_Data under study_
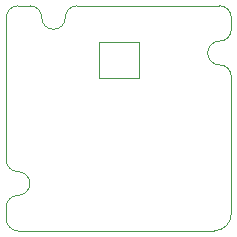
<source format=gbr>
%TF.GenerationSoftware,KiCad,Pcbnew,(7.0.0-0)*%
%TF.CreationDate,2023-04-16T17:27:38-07:00*%
%TF.ProjectId,Amoeba_executive,416d6f65-6261-45f6-9578-656375746976,rev?*%
%TF.SameCoordinates,Original*%
%TF.FileFunction,Profile,NP*%
%FSLAX46Y46*%
G04 Gerber Fmt 4.6, Leading zero omitted, Abs format (unit mm)*
G04 Created by KiCad (PCBNEW (7.0.0-0)) date 2023-04-16 17:27:38*
%MOMM*%
%LPD*%
G01*
G04 APERTURE LIST*
%TA.AperFunction,Profile*%
%ADD10C,0.100000*%
%TD*%
G04 APERTURE END LIST*
D10*
X173183700Y-75873900D02*
G75*
G03*
X172183700Y-76873900I0J-1000000D01*
G01*
X175184000Y-76873900D02*
G75*
G03*
X174184000Y-75873900I-1000000J0D01*
G01*
X178184000Y-75873900D02*
X190233700Y-75873900D01*
X172183699Y-88924001D02*
G75*
G03*
X173183700Y-89924001I1000001J1D01*
G01*
X178184000Y-75873900D02*
G75*
G03*
X177184000Y-76873900I0J-1000000D01*
G01*
X189789543Y-94923757D02*
G75*
G03*
X191233700Y-93499900I20157J1423857D01*
G01*
X191233700Y-81874000D02*
X191233700Y-93499900D01*
X191233700Y-81874000D02*
G75*
G03*
X190233700Y-80874000I-1000000J0D01*
G01*
X190233700Y-78874000D02*
G75*
G03*
X189233700Y-79874000I0J-1000000D01*
G01*
X172183700Y-76873900D02*
X172183700Y-88924001D01*
X173183700Y-75873900D02*
X174184000Y-75873900D01*
X174183699Y-90924001D02*
G75*
G03*
X173183700Y-89924001I-999999J1D01*
G01*
X172183700Y-93923900D02*
G75*
G03*
X173183700Y-94923900I1000000J0D01*
G01*
X173183700Y-91924000D02*
G75*
G03*
X174183700Y-90924001I0J1000000D01*
G01*
X175184000Y-76873900D02*
G75*
G03*
X176184000Y-77873900I1000000J0D01*
G01*
X172183700Y-93923900D02*
X172183700Y-92924001D01*
X189789543Y-94923757D02*
X173183700Y-94923900D01*
X191233700Y-76873900D02*
G75*
G03*
X190233700Y-75873900I-1000000J0D01*
G01*
X176184000Y-77873900D02*
G75*
G03*
X177184000Y-76873900I0J1000000D01*
G01*
X191233700Y-76873900D02*
X191233700Y-77874000D01*
X189233700Y-79874000D02*
G75*
G03*
X190233700Y-80874000I1000000J0D01*
G01*
X190233700Y-78874000D02*
G75*
G03*
X191233700Y-77874000I0J1000000D01*
G01*
X173183700Y-91924000D02*
G75*
G03*
X172183700Y-92924001I0J-1000000D01*
G01*
%TO.C,SW1*%
X180009200Y-78969035D02*
X180009200Y-81969035D01*
X183409200Y-78969035D02*
X180009200Y-78969035D01*
X183409200Y-81969035D02*
X180009200Y-81969035D01*
X183409200Y-81969035D02*
X183409200Y-78969035D01*
%TD*%
M02*

</source>
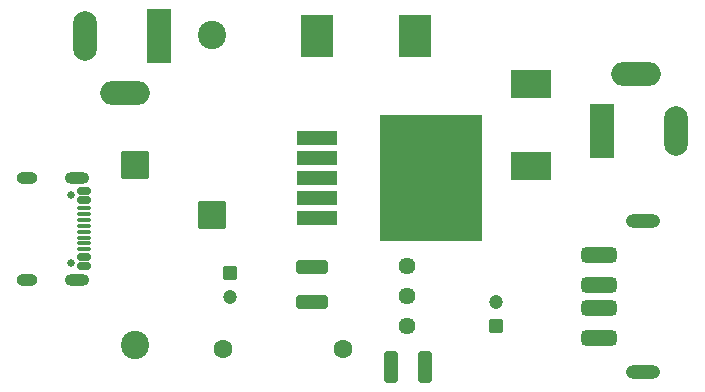
<source format=gbr>
%TF.GenerationSoftware,KiCad,Pcbnew,9.0.6*%
%TF.CreationDate,2026-01-01T16:42:10+02:00*%
%TF.ProjectId,RouterSupplySwitcherSource,526f7574-6572-4537-9570-706c79537769,rev?*%
%TF.SameCoordinates,Original*%
%TF.FileFunction,Soldermask,Top*%
%TF.FilePolarity,Negative*%
%FSLAX46Y46*%
G04 Gerber Fmt 4.6, Leading zero omitted, Abs format (unit mm)*
G04 Created by KiCad (PCBNEW 9.0.6) date 2026-01-01 16:42:10*
%MOMM*%
%LPD*%
G01*
G04 APERTURE LIST*
G04 Aperture macros list*
%AMRoundRect*
0 Rectangle with rounded corners*
0 $1 Rounding radius*
0 $2 $3 $4 $5 $6 $7 $8 $9 X,Y pos of 4 corners*
0 Add a 4 corners polygon primitive as box body*
4,1,4,$2,$3,$4,$5,$6,$7,$8,$9,$2,$3,0*
0 Add four circle primitives for the rounded corners*
1,1,$1+$1,$2,$3*
1,1,$1+$1,$4,$5*
1,1,$1+$1,$6,$7*
1,1,$1+$1,$8,$9*
0 Add four rect primitives between the rounded corners*
20,1,$1+$1,$2,$3,$4,$5,0*
20,1,$1+$1,$4,$5,$6,$7,0*
20,1,$1+$1,$6,$7,$8,$9,0*
20,1,$1+$1,$8,$9,$2,$3,0*%
G04 Aperture macros list end*
%ADD10RoundRect,0.250000X-0.350000X0.350000X-0.350000X-0.350000X0.350000X-0.350000X0.350000X0.350000X0*%
%ADD11C,1.200000*%
%ADD12RoundRect,0.102000X-1.605000X-0.525000X1.605000X-0.525000X1.605000X0.525000X-1.605000X0.525000X0*%
%ADD13RoundRect,0.102000X-4.230000X-5.265000X4.230000X-5.265000X4.230000X5.265000X-4.230000X5.265000X0*%
%ADD14RoundRect,0.250000X0.350000X-0.350000X0.350000X0.350000X-0.350000X0.350000X-0.350000X-0.350000X0*%
%ADD15RoundRect,0.102000X1.590000X-1.125000X1.590000X1.125000X-1.590000X1.125000X-1.590000X-1.125000X0*%
%ADD16R,2.700000X3.600000*%
%ADD17C,1.440000*%
%ADD18RoundRect,0.250000X0.325000X1.100000X-0.325000X1.100000X-0.325000X-1.100000X0.325000X-1.100000X0*%
%ADD19R,2.000000X4.600000*%
%ADD20O,2.000000X4.200000*%
%ADD21O,4.200000X2.000000*%
%ADD22RoundRect,0.250000X1.100000X-0.325000X1.100000X0.325000X-1.100000X0.325000X-1.100000X-0.325000X0*%
%ADD23RoundRect,0.325000X1.175000X-0.325000X1.175000X0.325000X-1.175000X0.325000X-1.175000X-0.325000X0*%
%ADD24O,2.900000X1.200000*%
%ADD25C,1.600000*%
%ADD26RoundRect,0.250001X-0.949999X0.949999X-0.949999X-0.949999X0.949999X-0.949999X0.949999X0.949999X0*%
%ADD27C,2.400000*%
%ADD28C,0.650000*%
%ADD29RoundRect,0.150000X-0.425000X0.150000X-0.425000X-0.150000X0.425000X-0.150000X0.425000X0.150000X0*%
%ADD30RoundRect,0.075000X-0.500000X0.075000X-0.500000X-0.075000X0.500000X-0.075000X0.500000X0.075000X0*%
%ADD31O,2.100000X1.000000*%
%ADD32O,1.800000X1.000000*%
%ADD33RoundRect,0.250001X0.949999X-0.949999X0.949999X0.949999X-0.949999X0.949999X-0.949999X-0.949999X0*%
G04 APERTURE END LIST*
D10*
%TO.C,C1*%
X122955000Y-98072401D03*
D11*
X122955000Y-100072401D03*
%TD*%
D12*
%TO.C,VR1*%
X130325000Y-86645000D03*
X130325000Y-88345000D03*
X130325000Y-90045000D03*
X130325000Y-91745000D03*
X130325000Y-93445000D03*
D13*
X139955000Y-90045000D03*
%TD*%
D14*
%TO.C,C4*%
X145455000Y-102517600D03*
D11*
X145455000Y-100517600D03*
%TD*%
D15*
%TO.C,D3*%
X148455000Y-82090000D03*
X148455000Y-89000000D03*
%TD*%
D16*
%TO.C,L1*%
X130305000Y-78045000D03*
X138605000Y-78045000D03*
%TD*%
D17*
%TO.C,RV1*%
X137955000Y-97465000D03*
X137955000Y-100005000D03*
X137955000Y-102545000D03*
%TD*%
D18*
%TO.C,C3*%
X139520000Y-106005000D03*
X136570000Y-106005000D03*
%TD*%
D19*
%TO.C,J1*%
X116955000Y-78045000D03*
D20*
X110655000Y-78045000D03*
D21*
X114055000Y-82845000D03*
%TD*%
D22*
%TO.C,C2*%
X129955000Y-100520000D03*
X129955000Y-97570000D03*
%TD*%
D23*
%TO.C,J3*%
X154205000Y-103545000D03*
X154205000Y-101045000D03*
X154205000Y-99045000D03*
X154205000Y-96545000D03*
D24*
X157905000Y-106445000D03*
X157905000Y-93645000D03*
%TD*%
D25*
%TO.C,R1*%
X132535000Y-104545000D03*
X122375000Y-104545000D03*
%TD*%
D26*
%TO.C,D2*%
X114955000Y-88925000D03*
D27*
X114955000Y-104165000D03*
%TD*%
D28*
%TO.C,P1*%
X109500000Y-91430000D03*
X109500000Y-97210000D03*
D29*
X110575000Y-91120000D03*
X110575000Y-91920000D03*
D30*
X110575000Y-93070000D03*
X110575000Y-94070000D03*
X110575000Y-94570000D03*
X110575000Y-95570000D03*
D29*
X110575000Y-96720000D03*
X110575000Y-97520000D03*
X110575000Y-97520000D03*
X110575000Y-96720000D03*
D30*
X110575000Y-96070000D03*
X110575000Y-95070000D03*
X110575000Y-93570000D03*
X110575000Y-92570000D03*
D29*
X110575000Y-91920000D03*
X110575000Y-91120000D03*
D31*
X110000000Y-90000000D03*
D32*
X105820000Y-90000000D03*
D31*
X110000000Y-98640000D03*
D32*
X105820000Y-98640000D03*
%TD*%
D33*
%TO.C,D1*%
X121455000Y-93165000D03*
D27*
X121455000Y-77925000D03*
%TD*%
D19*
%TO.C,J2*%
X154445000Y-86045000D03*
D20*
X160745000Y-86045000D03*
D21*
X157345000Y-81245000D03*
%TD*%
M02*

</source>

_Work order_
Write out the lines of the listing from the one with "X157905000Y-106445000D03*" to the very end, inclusive, exactly as they appear and with nothing added.

_The answer_
X157905000Y-106445000D03*
X157905000Y-93645000D03*
%TD*%
D25*
%TO.C,R1*%
X132535000Y-104545000D03*
X122375000Y-104545000D03*
%TD*%
D26*
%TO.C,D2*%
X114955000Y-88925000D03*
D27*
X114955000Y-104165000D03*
%TD*%
D28*
%TO.C,P1*%
X109500000Y-91430000D03*
X109500000Y-97210000D03*
D29*
X110575000Y-91120000D03*
X110575000Y-91920000D03*
D30*
X110575000Y-93070000D03*
X110575000Y-94070000D03*
X110575000Y-94570000D03*
X110575000Y-95570000D03*
D29*
X110575000Y-96720000D03*
X110575000Y-97520000D03*
X110575000Y-97520000D03*
X110575000Y-96720000D03*
D30*
X110575000Y-96070000D03*
X110575000Y-95070000D03*
X110575000Y-93570000D03*
X110575000Y-92570000D03*
D29*
X110575000Y-91920000D03*
X110575000Y-91120000D03*
D31*
X110000000Y-90000000D03*
D32*
X105820000Y-90000000D03*
D31*
X110000000Y-98640000D03*
D32*
X105820000Y-98640000D03*
%TD*%
D33*
%TO.C,D1*%
X121455000Y-93165000D03*
D27*
X121455000Y-77925000D03*
%TD*%
D19*
%TO.C,J2*%
X154445000Y-86045000D03*
D20*
X160745000Y-86045000D03*
D21*
X157345000Y-81245000D03*
%TD*%
M02*

</source>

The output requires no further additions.